_To-do item_
Format the lines in the records below, from the line with "the terminal output." up to and including the line with "Studio Code!", as a JSON list of strings, one string per line and no blank lines.

--- Records for the exercise ---

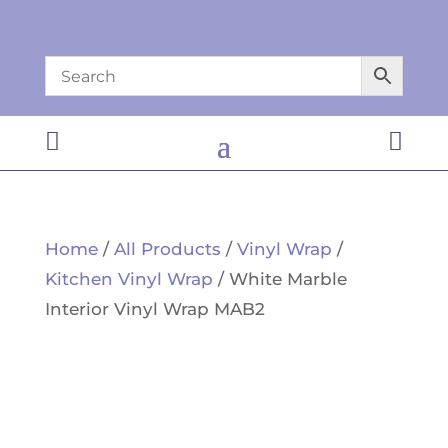


Home
/
All Products
/
Vinyl Wrap
/
Kitchen Vinyl Wrap
/ White Marble
Interior Vinyl Wrap MAB2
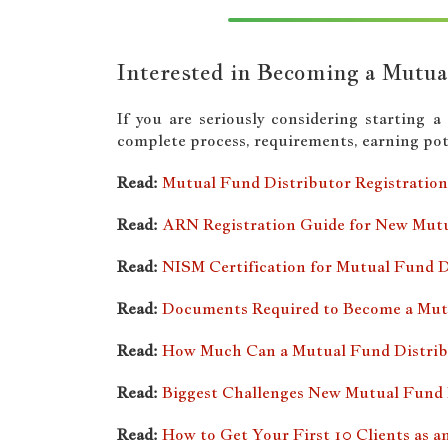
Interested in Becoming a Mutua
If you are seriously considering starting 
complete process, requirements, earning pote
Read:
Mutual Fund Distributor Registration 
Read:
ARN Registration Guide for New Mutu
Read:
NISM Certification for Mutual Fund D
Read:
Documents Required to Become a Mut
Read:
How Much Can a Mutual Fund Distribu
Read:
Biggest Challenges New Mutual Fund 
Read:
How to Get Your First 10 Clients as 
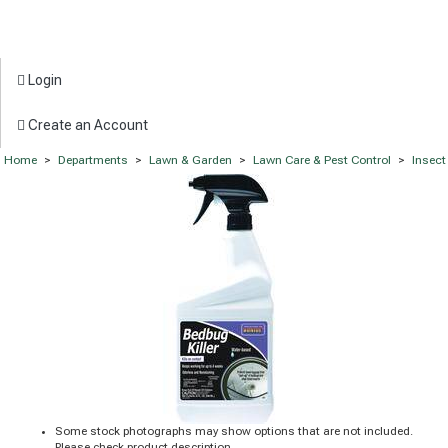
Login
Create an Account
Home
>
Departments
>
Lawn & Garden
>
Lawn Care & Pest Control
>
Insect
Some stock photographs may show options that are not included.
Please check product description.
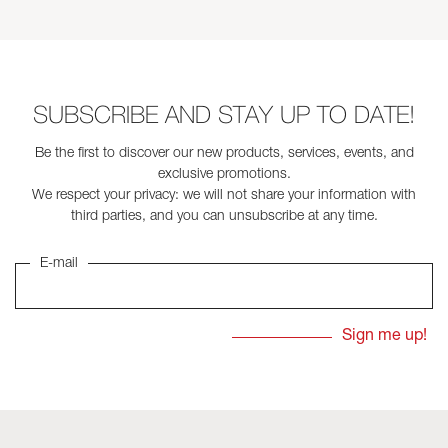
SUBSCRIBE AND STAY UP TO DATE!
Be the first to discover our new products, services, events, and
exclusive promotions.
We respect your privacy: we will not share your information with
third parties, and you can unsubscribe at any time.
E-mail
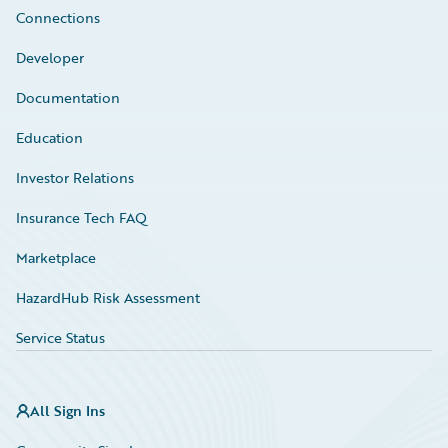
Connections
Developer
Documentation
Education
Investor Relations
Insurance Tech FAQ
Marketplace
HazardHub Risk Assessment
Service Status
All Sign Ins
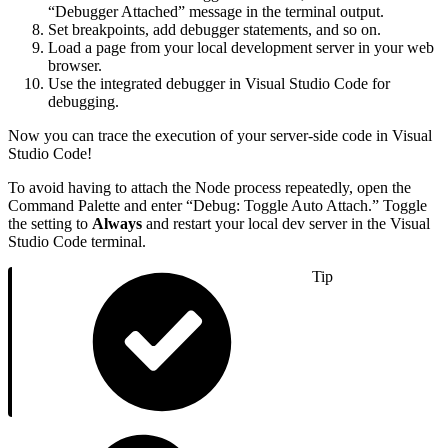
“Debugger Attached” message in the terminal output.
Set breakpoints, add debugger statements, and so on.
Load a page from your local development server in your web
browser.
Use the integrated debugger in Visual Studio Code for
debugging.
Now you can trace the execution of your server-side code in Visual
Studio Code!
To avoid having to attach the Node process repeatedly, open the
Command Palette and enter “Debug: Toggle Auto Attach.” Toggle
the setting to
Always
and restart your local dev server in the Visual
Studio Code terminal.
Tip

---

_Completed task_
[
  "“Debugger Attached” message in the terminal output.",
  "Set breakpoints, add debugger statements, and so on.",
  "Load a page from your local development server in your web",
  "browser.",
  "Use the integrated debugger in Visual Studio Code for",
  "debugging.",
  "Now you can trace the execution of your server-side code in Visual",
  "Studio Code!"
]